Idade não é desculpa para deixar de aprender idiomas

Nunca é tarde para aprender outra língua. Surpreendentemente, em situações controladas, adultos acabam sendo melhores que crianças ao aprender novos idiomas.

Existe uma forte crença de que crianças com menos de 7 anos são boas em aprender línguas porque seus cérebros se conectam mais facilmente.

Desta forma, elas usam a chamada memória processual ou implícita para aprender – o que significa que vão adquirir novas linguagens sem muita dificuldade, sem muito esforço consciente. Acredita-se que adultos confiam na memória explícita, no esforço deliberado e consciente,  a partir de onde eles aprendem as regras de uma dada língua.

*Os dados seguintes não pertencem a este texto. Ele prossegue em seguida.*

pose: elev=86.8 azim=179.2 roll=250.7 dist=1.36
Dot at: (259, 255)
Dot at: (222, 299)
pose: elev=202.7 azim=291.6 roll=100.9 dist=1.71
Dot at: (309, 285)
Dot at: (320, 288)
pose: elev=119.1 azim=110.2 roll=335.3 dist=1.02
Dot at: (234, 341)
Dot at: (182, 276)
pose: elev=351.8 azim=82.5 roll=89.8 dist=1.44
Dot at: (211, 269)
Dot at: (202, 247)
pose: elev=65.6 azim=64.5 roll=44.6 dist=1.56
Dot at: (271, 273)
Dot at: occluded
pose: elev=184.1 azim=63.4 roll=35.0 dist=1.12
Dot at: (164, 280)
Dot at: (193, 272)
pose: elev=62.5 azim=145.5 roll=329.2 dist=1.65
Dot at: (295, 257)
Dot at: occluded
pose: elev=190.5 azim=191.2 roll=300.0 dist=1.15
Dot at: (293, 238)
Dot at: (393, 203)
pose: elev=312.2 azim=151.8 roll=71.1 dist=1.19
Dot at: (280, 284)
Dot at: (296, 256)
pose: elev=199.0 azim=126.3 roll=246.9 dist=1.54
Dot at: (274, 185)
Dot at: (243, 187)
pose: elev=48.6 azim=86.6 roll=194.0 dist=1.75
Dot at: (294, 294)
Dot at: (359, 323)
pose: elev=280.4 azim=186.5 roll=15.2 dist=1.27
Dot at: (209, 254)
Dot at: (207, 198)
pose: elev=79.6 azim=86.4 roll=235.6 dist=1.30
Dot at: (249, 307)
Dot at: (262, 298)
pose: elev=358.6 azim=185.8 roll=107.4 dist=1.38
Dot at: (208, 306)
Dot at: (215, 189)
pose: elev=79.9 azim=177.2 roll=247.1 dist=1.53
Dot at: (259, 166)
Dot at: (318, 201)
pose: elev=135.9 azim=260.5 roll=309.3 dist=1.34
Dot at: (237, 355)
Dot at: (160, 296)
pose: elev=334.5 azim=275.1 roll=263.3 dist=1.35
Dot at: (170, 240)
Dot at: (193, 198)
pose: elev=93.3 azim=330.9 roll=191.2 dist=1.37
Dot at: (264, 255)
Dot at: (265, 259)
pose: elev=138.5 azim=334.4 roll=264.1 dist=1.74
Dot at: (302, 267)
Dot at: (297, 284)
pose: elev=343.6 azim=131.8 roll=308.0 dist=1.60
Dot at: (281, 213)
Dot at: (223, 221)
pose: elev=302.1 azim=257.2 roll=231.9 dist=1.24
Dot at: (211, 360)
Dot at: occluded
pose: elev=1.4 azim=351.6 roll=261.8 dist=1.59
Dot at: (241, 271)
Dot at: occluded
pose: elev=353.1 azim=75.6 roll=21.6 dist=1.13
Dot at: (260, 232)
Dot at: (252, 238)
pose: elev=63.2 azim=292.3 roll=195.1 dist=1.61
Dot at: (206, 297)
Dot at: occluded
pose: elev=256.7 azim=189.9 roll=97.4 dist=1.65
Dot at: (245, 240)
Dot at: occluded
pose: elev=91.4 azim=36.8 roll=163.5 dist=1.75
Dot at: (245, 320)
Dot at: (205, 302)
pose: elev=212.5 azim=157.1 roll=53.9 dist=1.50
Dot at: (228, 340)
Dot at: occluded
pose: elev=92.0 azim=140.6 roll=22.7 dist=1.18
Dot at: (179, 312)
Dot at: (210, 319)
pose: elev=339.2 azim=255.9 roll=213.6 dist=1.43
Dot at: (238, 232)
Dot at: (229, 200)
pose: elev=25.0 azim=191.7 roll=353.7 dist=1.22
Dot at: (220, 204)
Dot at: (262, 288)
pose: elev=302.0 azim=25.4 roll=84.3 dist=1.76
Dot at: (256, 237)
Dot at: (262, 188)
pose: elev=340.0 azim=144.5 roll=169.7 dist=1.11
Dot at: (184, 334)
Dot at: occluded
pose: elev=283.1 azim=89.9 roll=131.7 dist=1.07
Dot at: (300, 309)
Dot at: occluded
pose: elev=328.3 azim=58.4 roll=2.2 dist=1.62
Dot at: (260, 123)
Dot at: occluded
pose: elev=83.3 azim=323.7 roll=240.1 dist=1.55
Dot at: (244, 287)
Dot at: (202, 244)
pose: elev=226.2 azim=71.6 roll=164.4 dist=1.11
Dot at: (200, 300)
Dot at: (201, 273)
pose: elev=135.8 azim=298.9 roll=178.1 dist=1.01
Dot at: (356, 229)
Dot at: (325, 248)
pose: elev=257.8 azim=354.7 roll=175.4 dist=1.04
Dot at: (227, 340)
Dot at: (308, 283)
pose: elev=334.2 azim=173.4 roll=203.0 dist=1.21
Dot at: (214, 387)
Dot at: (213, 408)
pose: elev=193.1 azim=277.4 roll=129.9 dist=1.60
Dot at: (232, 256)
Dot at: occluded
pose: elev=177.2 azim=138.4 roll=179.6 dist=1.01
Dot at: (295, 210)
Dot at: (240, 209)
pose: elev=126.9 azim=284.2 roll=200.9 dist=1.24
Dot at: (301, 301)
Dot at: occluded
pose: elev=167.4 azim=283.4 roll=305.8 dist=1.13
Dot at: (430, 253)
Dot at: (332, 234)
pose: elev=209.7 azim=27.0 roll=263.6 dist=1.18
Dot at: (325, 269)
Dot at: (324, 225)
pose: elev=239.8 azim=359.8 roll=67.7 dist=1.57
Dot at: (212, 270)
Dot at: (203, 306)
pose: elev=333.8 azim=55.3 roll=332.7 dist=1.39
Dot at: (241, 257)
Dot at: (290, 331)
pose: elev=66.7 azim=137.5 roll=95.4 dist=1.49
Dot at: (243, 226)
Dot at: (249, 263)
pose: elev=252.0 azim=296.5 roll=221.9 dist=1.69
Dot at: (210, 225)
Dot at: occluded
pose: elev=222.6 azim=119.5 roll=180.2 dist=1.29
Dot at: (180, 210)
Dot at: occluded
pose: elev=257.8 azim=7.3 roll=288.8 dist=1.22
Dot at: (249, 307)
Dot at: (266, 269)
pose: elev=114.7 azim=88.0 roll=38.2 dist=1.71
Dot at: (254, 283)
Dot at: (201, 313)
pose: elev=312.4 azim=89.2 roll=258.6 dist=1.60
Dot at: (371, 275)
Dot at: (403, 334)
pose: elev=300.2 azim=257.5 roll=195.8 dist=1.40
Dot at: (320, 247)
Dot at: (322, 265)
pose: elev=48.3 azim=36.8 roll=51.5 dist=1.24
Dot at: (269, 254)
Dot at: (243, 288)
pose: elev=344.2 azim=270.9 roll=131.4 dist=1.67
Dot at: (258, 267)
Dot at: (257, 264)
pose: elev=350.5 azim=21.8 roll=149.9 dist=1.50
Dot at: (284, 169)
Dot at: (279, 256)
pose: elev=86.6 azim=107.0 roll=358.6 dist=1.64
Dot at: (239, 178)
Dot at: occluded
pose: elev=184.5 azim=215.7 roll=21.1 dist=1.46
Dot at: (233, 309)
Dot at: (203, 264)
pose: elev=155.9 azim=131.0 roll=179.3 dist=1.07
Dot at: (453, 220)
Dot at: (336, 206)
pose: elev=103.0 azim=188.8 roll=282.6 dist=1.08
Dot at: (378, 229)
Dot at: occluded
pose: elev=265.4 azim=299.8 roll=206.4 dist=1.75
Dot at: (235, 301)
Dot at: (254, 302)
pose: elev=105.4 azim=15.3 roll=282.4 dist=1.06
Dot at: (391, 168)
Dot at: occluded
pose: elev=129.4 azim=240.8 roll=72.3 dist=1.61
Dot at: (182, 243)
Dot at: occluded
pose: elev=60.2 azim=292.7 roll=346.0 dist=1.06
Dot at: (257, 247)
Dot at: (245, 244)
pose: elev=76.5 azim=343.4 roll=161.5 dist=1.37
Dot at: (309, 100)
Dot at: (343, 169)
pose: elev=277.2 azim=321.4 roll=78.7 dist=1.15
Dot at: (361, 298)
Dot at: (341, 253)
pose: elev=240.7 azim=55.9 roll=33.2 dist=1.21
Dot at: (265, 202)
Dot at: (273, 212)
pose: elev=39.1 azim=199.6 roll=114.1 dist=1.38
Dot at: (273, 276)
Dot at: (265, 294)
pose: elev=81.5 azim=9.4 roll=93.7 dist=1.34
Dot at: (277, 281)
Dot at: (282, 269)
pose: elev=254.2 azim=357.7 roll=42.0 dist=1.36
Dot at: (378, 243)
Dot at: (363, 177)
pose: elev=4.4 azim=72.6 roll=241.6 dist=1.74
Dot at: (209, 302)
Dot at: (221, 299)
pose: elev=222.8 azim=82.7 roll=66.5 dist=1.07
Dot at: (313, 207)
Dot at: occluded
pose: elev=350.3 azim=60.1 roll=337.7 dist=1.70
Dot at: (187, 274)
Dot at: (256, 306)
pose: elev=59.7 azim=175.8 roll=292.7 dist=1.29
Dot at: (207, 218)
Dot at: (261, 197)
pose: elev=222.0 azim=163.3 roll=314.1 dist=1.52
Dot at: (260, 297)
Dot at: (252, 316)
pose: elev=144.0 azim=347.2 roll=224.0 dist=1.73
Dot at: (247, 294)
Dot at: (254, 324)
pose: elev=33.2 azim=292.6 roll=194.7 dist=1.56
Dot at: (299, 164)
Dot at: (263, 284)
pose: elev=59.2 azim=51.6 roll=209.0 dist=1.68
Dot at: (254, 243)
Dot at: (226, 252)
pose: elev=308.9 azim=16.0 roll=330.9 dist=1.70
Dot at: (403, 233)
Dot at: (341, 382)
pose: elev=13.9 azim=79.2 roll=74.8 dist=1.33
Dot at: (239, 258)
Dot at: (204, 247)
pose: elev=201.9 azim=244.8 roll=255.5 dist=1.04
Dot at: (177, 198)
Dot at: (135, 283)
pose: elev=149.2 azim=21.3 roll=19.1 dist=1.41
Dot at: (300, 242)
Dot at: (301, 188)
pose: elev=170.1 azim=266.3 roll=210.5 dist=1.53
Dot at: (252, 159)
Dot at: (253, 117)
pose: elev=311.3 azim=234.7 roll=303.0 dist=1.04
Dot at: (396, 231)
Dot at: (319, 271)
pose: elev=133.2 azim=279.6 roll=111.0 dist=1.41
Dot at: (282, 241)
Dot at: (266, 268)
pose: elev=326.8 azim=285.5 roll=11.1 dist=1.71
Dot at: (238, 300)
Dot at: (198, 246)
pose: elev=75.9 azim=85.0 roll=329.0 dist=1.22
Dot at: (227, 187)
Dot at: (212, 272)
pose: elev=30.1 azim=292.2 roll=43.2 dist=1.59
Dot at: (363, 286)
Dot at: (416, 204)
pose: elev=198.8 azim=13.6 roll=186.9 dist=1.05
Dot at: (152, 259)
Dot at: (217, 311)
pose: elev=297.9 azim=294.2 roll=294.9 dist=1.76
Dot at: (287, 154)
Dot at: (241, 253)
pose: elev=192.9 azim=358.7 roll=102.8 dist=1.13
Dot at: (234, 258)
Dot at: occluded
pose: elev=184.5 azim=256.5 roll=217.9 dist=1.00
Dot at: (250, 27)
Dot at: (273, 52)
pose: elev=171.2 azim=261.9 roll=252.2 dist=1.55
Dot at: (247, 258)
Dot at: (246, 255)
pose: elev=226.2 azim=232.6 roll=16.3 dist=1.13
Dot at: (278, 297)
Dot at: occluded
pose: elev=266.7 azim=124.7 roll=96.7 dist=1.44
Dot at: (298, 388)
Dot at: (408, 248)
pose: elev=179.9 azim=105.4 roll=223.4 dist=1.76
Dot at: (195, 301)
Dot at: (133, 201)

Mas agora, alguns linguistas questionam se essa aparente diferença na habilidade de aprender idiomas reflete nossas atitudes do dia a dia em relação a crianças e adultos ao invés de somente diferenças no cérebro. “ Se adultos erram, nós não os corrigimos porque não queremos insulta-los,” diz Sara Ferman da Universidade de Tel Aviv em Israel.

“Atitudes sociais ao invés de diferenças neurais talvez seja a razão das crianças ter melhores resultados”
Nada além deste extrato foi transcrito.